A combinatorial approach toward fabrication of surface-adsorbed metal nanoparticles for investigation of an enzyme reaction

Abstract

We are presenting a combinatorial approach for the preparation of surface-adsorbed metal nanoparticles for investigation of biological phenomena. Metal nanoparticles, in particular noble metal nanoparticles, have become increasingly recognized for their importance in studies of biological systems. An intense near-field associated with these particles can be exploited to improve the performance of various spectroscopic techniques. In this paper, we combine the metal nanoparticle with a colorimetric enzyme reaction and explore spectral changes of the metal nanoparticle dependent on the extent of the reaction, alkaline phosphatase acting on nitro-blue tetrazolium chloride. Changing the shape of the gold particle has a clear effect on the extent of the spectral shift.
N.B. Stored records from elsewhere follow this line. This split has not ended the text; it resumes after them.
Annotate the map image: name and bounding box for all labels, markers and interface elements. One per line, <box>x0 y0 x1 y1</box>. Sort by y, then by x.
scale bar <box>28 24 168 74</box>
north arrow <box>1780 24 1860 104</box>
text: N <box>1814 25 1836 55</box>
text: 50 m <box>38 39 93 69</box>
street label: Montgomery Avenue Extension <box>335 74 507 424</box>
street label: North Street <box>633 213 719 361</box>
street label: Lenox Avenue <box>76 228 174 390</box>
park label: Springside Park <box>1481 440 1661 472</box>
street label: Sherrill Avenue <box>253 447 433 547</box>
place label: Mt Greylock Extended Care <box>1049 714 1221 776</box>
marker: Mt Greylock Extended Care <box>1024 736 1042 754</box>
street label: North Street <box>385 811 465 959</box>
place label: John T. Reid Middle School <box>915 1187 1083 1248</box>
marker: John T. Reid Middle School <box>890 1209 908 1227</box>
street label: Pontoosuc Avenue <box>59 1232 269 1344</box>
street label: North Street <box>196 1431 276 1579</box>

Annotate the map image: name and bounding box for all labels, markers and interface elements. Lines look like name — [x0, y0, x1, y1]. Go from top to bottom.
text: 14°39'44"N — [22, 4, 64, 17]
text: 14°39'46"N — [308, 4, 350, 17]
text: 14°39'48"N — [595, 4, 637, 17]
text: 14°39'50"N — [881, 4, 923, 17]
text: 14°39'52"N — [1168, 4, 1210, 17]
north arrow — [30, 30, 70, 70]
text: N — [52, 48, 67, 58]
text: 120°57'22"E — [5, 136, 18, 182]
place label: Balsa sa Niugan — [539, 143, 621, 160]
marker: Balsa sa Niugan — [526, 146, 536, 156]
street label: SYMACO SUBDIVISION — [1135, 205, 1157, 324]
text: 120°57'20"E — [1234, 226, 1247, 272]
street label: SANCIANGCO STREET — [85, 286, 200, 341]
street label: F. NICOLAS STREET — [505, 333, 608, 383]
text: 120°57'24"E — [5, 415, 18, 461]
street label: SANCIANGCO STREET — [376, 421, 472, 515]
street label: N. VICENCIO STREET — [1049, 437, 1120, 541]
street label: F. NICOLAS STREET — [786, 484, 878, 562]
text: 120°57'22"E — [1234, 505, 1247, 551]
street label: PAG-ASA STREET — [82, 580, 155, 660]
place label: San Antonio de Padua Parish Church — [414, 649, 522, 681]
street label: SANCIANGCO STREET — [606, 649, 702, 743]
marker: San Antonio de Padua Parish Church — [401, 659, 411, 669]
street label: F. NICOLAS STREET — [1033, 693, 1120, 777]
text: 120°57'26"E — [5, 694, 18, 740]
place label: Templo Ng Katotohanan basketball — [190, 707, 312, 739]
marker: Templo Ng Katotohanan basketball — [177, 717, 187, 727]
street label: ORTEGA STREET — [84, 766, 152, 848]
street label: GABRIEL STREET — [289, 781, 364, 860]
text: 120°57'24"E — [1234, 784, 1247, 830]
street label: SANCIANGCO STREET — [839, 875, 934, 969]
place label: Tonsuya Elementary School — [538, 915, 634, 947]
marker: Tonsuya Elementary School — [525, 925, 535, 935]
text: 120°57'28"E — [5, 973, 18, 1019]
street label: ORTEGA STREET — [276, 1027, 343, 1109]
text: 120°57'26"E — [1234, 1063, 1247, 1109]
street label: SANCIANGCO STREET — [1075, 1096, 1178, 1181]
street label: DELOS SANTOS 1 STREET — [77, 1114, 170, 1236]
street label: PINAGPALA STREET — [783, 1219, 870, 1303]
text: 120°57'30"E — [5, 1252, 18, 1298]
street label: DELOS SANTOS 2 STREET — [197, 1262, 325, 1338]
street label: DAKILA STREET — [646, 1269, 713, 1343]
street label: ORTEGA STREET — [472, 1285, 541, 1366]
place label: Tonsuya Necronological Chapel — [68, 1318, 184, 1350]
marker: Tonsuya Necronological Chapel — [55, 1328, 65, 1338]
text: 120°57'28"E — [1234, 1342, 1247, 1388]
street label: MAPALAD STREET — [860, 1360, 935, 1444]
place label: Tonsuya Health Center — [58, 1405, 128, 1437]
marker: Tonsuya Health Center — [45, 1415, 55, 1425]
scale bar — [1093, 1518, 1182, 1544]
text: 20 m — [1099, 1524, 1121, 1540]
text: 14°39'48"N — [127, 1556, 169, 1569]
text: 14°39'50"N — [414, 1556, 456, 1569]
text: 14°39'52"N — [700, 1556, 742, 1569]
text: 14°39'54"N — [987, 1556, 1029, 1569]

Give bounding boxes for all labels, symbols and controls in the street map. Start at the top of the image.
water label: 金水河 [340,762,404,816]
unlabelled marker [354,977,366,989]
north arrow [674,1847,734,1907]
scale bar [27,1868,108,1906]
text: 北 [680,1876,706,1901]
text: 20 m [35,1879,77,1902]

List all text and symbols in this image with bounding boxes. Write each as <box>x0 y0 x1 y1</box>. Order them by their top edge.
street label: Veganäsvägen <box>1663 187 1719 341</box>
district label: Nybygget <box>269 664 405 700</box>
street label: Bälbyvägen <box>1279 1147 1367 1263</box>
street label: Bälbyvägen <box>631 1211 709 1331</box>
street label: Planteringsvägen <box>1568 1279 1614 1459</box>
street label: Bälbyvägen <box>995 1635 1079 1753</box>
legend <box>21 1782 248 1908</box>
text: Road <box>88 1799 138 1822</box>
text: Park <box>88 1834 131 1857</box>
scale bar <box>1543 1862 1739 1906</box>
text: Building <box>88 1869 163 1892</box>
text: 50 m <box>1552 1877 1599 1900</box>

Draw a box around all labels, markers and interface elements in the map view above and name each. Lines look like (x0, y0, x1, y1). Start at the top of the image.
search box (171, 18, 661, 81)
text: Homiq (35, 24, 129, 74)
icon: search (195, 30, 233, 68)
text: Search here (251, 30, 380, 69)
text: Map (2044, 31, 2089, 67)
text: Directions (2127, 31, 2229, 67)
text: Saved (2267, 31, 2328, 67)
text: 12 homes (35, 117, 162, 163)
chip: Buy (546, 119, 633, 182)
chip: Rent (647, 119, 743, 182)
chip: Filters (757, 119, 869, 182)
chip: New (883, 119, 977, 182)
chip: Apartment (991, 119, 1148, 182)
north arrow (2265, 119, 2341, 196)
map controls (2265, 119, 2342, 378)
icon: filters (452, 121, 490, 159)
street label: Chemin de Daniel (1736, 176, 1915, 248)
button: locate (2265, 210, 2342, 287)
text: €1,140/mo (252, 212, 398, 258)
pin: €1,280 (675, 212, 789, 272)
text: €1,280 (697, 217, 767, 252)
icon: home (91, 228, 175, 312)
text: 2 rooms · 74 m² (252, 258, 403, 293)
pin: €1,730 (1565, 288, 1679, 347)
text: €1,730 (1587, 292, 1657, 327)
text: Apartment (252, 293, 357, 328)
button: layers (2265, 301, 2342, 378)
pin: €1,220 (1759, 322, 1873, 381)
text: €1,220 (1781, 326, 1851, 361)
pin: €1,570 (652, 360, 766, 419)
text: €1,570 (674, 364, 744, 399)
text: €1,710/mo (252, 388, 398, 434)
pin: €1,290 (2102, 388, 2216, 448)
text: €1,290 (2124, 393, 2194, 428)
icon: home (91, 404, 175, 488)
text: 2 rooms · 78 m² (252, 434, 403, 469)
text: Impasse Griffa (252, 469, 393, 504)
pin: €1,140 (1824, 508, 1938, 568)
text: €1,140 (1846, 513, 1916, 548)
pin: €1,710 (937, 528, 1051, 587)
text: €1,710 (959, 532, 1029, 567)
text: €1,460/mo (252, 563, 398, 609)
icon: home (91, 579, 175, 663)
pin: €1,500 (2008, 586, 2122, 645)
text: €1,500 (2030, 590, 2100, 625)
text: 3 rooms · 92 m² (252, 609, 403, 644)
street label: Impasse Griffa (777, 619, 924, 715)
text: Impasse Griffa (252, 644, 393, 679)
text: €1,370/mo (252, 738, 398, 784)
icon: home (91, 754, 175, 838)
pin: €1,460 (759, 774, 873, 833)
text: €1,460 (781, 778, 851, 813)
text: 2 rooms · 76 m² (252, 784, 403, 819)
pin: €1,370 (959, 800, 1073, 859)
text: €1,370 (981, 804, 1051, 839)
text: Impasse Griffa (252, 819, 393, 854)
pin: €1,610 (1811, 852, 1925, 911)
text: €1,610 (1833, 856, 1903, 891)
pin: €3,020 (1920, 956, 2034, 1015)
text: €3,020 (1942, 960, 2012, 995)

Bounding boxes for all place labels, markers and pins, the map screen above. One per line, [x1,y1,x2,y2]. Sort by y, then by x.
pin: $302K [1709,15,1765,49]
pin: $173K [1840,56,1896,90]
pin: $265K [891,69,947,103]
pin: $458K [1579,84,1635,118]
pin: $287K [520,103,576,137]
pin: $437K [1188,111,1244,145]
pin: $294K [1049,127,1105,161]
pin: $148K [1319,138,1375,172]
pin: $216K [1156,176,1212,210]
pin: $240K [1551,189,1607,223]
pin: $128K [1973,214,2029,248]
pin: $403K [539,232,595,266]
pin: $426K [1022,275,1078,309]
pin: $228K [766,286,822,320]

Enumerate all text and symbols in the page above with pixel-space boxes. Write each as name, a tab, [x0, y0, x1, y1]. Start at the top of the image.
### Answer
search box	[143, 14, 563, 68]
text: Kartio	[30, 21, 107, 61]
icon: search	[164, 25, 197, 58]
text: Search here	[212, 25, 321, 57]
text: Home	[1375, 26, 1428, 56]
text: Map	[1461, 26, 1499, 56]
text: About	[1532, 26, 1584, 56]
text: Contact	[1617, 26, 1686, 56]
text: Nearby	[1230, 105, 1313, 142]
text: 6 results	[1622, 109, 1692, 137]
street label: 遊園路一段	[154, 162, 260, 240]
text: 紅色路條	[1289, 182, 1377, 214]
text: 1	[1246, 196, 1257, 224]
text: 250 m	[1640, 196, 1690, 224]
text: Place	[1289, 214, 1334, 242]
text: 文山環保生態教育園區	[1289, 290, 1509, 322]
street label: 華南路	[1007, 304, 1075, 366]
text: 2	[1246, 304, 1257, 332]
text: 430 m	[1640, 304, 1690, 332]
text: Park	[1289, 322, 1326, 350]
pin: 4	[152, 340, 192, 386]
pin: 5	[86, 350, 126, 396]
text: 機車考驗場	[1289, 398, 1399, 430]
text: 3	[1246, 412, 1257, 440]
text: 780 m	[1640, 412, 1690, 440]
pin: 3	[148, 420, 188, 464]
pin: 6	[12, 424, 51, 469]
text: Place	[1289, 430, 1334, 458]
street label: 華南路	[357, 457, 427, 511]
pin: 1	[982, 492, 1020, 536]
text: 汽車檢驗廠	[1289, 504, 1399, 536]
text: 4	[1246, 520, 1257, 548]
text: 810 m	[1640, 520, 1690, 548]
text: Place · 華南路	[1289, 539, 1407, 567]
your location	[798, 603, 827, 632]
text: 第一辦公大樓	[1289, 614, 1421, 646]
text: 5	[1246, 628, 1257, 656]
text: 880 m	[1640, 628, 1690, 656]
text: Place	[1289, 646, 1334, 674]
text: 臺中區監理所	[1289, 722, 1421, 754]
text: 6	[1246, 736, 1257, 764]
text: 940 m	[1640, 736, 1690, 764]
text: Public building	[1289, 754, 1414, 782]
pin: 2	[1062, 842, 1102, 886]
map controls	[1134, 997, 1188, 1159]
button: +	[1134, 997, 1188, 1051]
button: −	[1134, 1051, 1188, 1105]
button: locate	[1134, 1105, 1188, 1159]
Furthermore, we demonstrate that the method we employ for preparation of metal particles, vacuum evaporation of a metal on a monolayer of surface-adsorbed monodisperse polystyrene or silica nanospheres, is supremely suited for a combinatorial approach. By depositing two different metals on nanospheres as multi-layers while varying the ratio as well as absolute thicknesses, it is possible to produce a large variety of metal particles in parallel. We show the potential of such a combinatorial approach for rapidly producing metal nanoparticles of choice.